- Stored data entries
────────────────────
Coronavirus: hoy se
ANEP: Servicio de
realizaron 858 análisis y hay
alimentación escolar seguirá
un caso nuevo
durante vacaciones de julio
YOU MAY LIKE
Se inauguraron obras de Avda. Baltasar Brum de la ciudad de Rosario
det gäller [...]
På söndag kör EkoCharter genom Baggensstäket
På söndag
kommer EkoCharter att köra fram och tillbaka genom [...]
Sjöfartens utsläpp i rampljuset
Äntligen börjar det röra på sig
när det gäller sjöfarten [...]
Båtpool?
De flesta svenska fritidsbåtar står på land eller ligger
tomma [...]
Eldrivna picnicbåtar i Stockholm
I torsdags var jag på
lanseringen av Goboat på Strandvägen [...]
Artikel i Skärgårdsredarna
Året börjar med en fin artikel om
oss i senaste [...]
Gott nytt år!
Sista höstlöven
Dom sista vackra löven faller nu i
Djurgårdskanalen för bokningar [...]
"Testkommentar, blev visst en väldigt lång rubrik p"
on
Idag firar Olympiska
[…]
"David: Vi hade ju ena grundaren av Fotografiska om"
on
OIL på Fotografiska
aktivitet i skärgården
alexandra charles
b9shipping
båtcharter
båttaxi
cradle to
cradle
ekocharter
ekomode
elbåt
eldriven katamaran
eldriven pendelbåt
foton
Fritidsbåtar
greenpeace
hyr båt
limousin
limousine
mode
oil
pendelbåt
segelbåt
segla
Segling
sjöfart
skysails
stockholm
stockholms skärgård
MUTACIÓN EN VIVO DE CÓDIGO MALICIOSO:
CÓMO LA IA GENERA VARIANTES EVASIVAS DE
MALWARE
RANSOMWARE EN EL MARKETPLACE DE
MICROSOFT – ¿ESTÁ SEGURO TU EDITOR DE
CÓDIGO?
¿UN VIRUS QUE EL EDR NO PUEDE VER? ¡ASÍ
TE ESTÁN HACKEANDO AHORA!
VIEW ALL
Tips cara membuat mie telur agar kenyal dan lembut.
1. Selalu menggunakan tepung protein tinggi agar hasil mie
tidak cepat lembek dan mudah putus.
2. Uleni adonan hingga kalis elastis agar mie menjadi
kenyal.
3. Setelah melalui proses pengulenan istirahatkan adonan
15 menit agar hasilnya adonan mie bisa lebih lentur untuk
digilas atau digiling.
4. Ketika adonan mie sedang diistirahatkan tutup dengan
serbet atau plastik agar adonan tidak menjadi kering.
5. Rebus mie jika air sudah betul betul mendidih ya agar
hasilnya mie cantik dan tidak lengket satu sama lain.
────────────────────
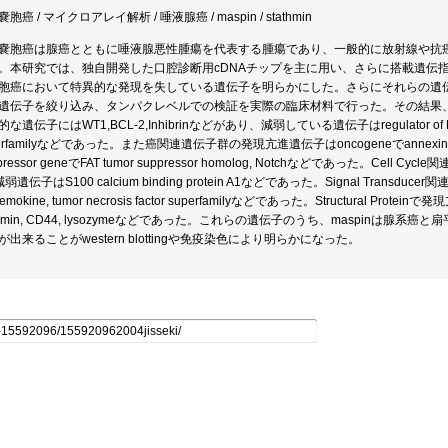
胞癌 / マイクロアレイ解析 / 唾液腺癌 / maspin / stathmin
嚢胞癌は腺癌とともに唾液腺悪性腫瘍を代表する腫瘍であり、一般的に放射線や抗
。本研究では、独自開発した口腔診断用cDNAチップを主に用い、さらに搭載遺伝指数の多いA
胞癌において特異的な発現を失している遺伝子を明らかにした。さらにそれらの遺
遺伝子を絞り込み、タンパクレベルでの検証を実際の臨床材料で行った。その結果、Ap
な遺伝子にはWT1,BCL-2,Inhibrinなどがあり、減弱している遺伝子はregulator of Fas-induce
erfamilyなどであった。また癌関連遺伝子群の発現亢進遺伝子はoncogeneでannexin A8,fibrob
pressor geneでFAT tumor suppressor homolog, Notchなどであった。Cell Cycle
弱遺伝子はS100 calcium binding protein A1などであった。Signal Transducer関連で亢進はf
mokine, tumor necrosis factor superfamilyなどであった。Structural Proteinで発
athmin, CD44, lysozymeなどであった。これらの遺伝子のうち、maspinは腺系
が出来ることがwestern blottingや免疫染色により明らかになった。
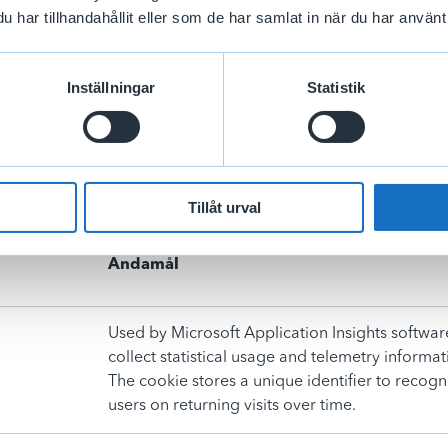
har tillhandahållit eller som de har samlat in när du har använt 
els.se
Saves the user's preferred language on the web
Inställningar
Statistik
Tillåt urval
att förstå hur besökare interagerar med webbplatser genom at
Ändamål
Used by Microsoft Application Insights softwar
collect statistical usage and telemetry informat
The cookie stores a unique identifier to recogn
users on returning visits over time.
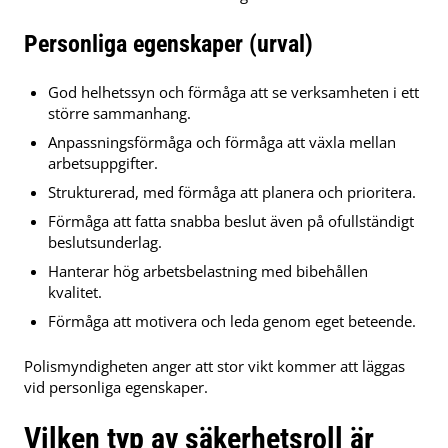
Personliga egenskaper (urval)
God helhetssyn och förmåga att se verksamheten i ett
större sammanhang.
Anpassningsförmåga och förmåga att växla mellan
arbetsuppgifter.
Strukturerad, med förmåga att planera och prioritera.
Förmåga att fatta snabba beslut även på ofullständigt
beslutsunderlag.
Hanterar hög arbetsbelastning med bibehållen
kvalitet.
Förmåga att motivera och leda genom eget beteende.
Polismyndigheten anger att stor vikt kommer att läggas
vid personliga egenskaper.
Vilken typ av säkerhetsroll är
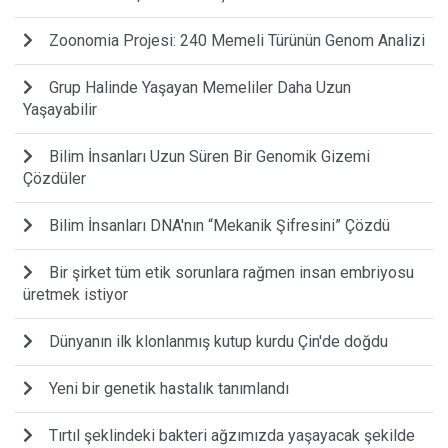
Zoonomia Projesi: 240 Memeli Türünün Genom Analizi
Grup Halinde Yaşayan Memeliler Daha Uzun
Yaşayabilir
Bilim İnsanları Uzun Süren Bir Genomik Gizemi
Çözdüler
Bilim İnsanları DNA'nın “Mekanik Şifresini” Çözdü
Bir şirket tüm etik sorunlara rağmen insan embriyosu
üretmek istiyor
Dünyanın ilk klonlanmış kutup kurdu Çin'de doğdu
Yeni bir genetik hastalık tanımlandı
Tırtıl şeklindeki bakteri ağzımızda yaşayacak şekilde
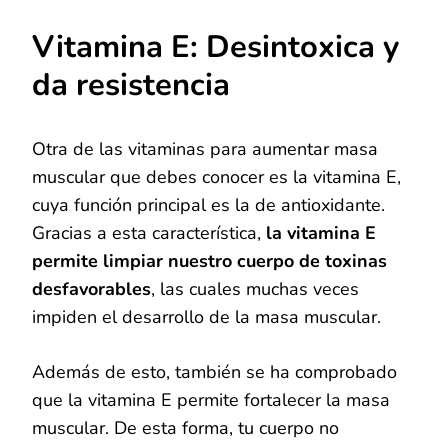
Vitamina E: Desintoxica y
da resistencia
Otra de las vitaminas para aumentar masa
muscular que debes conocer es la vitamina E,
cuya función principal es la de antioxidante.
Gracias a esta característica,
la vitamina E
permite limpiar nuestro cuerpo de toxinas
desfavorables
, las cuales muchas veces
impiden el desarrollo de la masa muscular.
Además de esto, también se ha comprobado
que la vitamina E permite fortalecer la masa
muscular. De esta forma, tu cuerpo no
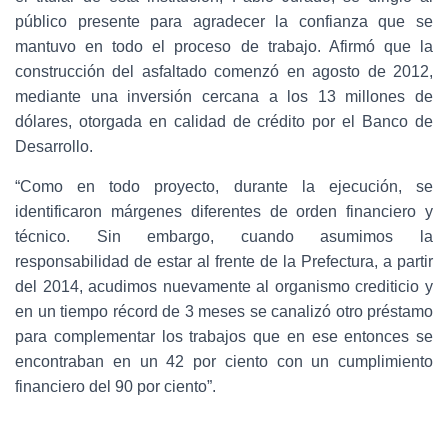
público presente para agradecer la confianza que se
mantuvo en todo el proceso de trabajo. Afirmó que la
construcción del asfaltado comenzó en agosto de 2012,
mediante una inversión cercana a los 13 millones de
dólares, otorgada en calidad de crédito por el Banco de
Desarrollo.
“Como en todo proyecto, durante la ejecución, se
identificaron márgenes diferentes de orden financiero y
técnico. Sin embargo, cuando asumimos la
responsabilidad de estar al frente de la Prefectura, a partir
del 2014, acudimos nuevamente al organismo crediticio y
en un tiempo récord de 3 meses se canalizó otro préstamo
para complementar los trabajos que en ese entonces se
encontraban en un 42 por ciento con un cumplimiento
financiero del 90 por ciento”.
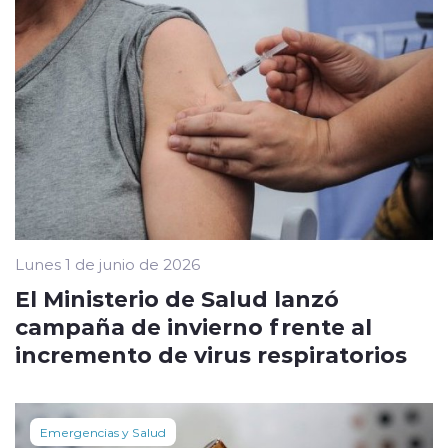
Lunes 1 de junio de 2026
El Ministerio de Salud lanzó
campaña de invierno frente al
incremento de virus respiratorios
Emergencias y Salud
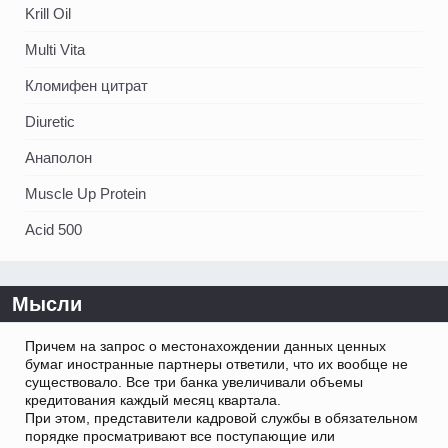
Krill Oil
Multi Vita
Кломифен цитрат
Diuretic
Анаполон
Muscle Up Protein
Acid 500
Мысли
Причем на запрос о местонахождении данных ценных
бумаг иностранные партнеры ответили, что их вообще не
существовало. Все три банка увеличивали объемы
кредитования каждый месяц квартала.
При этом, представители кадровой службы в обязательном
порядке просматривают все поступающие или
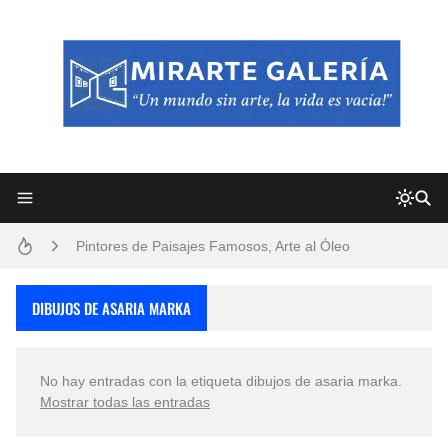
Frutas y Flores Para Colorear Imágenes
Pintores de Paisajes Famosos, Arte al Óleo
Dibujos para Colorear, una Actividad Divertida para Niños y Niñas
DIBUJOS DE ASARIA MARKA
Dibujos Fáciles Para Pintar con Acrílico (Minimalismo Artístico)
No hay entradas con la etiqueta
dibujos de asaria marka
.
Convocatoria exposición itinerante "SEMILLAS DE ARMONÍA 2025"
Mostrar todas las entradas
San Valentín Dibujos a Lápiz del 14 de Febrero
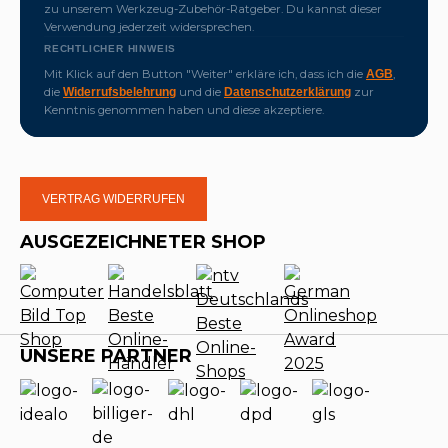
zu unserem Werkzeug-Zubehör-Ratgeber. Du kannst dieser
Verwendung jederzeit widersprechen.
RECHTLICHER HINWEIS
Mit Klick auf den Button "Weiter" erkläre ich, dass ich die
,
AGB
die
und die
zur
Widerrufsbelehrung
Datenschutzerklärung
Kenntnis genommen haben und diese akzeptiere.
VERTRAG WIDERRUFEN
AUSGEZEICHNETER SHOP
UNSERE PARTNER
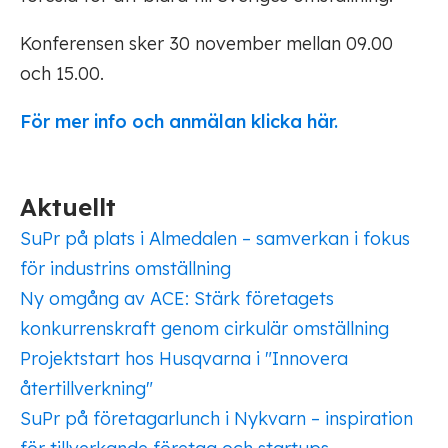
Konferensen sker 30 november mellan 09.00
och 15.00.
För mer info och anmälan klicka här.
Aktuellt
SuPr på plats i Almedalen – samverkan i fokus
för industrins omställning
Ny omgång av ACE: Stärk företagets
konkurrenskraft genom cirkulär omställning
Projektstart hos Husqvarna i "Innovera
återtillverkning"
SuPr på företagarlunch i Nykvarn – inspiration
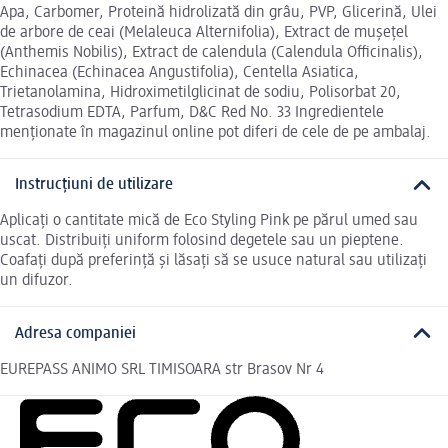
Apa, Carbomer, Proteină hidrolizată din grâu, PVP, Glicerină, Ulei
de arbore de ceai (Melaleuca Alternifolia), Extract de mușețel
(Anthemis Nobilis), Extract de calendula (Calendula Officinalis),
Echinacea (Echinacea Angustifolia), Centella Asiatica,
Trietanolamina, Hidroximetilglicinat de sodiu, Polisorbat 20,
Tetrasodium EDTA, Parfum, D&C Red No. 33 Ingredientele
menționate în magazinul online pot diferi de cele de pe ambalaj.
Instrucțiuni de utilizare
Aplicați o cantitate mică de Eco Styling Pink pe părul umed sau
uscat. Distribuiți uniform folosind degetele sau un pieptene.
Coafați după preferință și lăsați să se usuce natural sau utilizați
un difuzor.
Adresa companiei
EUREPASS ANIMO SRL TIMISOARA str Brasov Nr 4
────────────────────
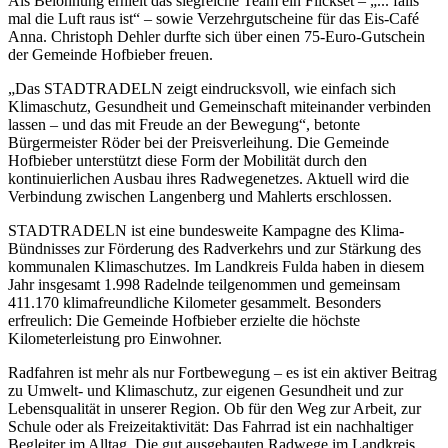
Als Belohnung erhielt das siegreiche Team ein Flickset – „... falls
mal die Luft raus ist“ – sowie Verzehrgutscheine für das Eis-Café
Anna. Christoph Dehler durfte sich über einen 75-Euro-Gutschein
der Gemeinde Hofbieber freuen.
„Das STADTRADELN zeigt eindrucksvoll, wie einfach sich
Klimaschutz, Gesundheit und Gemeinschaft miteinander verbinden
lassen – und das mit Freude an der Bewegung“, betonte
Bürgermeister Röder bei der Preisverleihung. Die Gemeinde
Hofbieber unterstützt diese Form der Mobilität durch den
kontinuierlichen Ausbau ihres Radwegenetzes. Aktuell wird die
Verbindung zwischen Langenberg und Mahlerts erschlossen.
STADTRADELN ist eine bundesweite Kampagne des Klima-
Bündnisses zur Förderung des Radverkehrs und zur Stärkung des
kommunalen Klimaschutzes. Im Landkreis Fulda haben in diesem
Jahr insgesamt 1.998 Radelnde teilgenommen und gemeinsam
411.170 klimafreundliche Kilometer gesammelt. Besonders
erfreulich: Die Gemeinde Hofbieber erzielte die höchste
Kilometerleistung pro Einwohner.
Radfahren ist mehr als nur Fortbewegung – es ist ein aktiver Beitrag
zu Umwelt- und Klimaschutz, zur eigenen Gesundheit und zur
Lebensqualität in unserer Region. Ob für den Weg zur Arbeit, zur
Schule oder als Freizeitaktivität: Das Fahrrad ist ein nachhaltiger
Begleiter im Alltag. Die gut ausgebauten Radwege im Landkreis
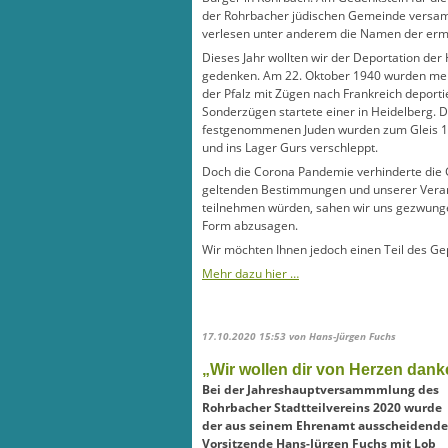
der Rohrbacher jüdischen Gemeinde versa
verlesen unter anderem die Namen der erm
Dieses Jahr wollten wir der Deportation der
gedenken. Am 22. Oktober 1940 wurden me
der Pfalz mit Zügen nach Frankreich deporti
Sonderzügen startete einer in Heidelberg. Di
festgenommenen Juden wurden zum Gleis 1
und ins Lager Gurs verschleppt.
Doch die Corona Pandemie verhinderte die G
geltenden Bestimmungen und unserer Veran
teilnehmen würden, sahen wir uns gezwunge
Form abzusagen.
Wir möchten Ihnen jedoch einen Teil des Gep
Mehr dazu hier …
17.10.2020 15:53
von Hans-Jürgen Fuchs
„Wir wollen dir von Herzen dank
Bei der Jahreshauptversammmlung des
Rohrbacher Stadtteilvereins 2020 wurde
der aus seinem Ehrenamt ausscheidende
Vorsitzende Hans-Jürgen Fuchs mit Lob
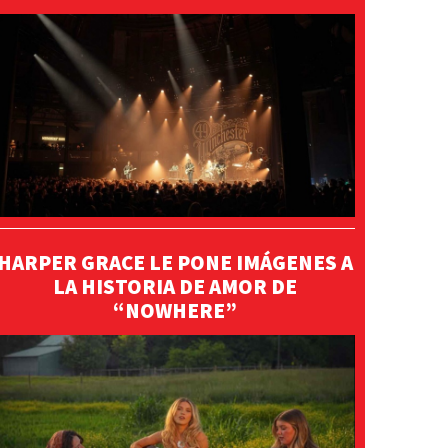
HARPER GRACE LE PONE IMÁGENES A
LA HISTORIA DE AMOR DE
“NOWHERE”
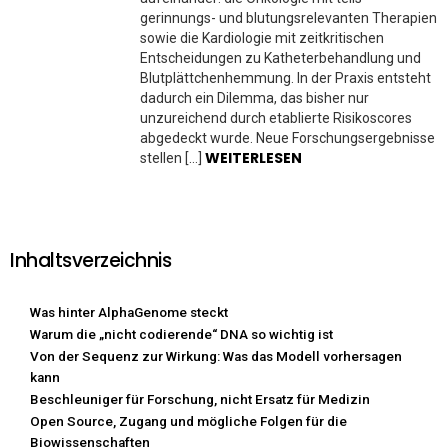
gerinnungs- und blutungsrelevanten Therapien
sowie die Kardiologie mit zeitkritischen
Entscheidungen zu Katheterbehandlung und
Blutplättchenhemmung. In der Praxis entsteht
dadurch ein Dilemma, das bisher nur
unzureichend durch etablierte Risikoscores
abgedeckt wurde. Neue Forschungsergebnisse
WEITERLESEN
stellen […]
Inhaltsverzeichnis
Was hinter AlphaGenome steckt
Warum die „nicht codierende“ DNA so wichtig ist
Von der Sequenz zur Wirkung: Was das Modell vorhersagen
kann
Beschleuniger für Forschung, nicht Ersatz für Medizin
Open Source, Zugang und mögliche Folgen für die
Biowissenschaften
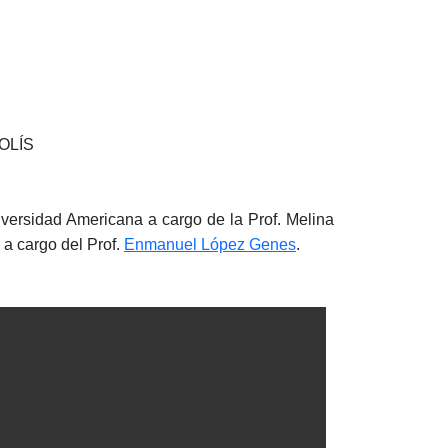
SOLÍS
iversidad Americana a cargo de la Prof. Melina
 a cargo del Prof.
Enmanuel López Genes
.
────────────────────
- EXERCISE DESCRIPTION
Which of the lines in the data hold the string "gäller"? Report each of them by copying it.

- ANSWER AREA
det gäller [...]
när det gäller sjöfarten [...]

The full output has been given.